> **Job**: All lines of the material below that include the string "with" are to be copied.

> **Input records**:
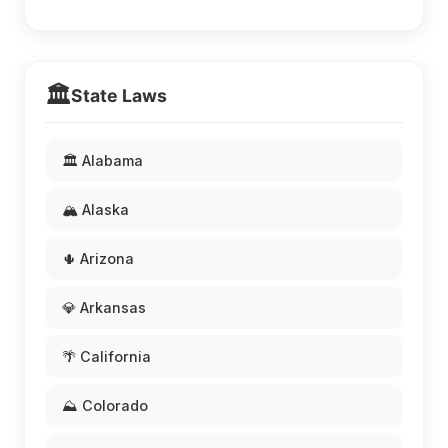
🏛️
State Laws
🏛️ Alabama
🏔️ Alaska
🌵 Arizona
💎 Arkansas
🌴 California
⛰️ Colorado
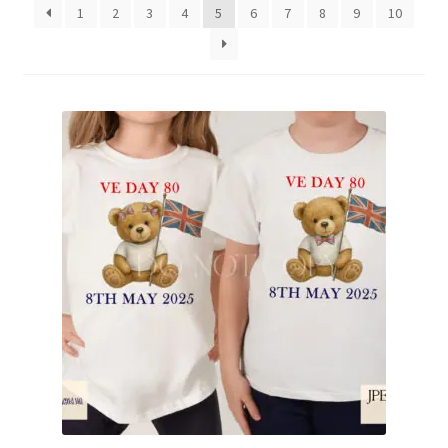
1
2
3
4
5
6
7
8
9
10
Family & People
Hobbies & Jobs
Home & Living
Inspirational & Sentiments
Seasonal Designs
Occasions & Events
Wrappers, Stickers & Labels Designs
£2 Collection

...

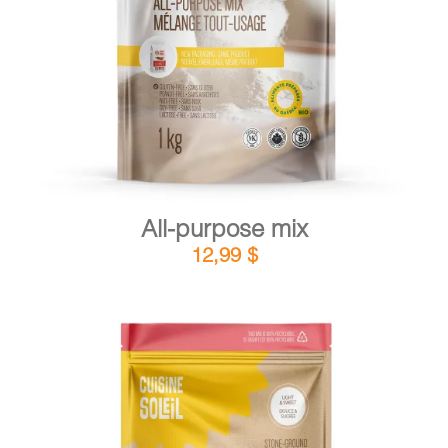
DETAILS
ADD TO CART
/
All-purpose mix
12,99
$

==

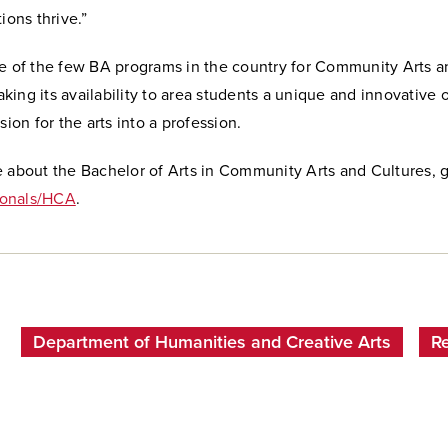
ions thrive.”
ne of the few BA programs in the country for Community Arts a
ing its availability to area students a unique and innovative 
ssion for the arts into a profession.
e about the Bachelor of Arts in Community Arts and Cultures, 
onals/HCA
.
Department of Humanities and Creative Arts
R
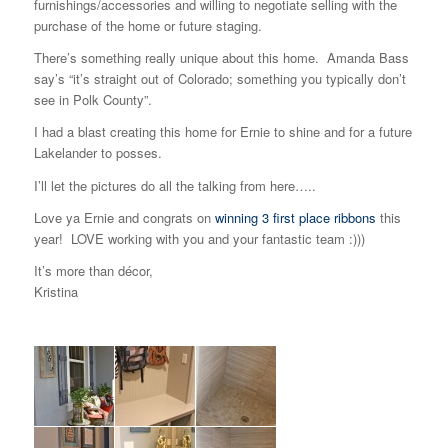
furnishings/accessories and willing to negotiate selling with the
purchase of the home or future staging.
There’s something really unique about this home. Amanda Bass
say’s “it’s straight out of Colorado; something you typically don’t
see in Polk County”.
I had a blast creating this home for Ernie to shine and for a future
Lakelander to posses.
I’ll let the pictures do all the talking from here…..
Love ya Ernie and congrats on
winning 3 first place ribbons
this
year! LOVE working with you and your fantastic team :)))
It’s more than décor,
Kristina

> **Result of the exercise**:
furnishings/accessories and willing to negotiate selling with the
year! LOVE working with you and your fantastic team :)))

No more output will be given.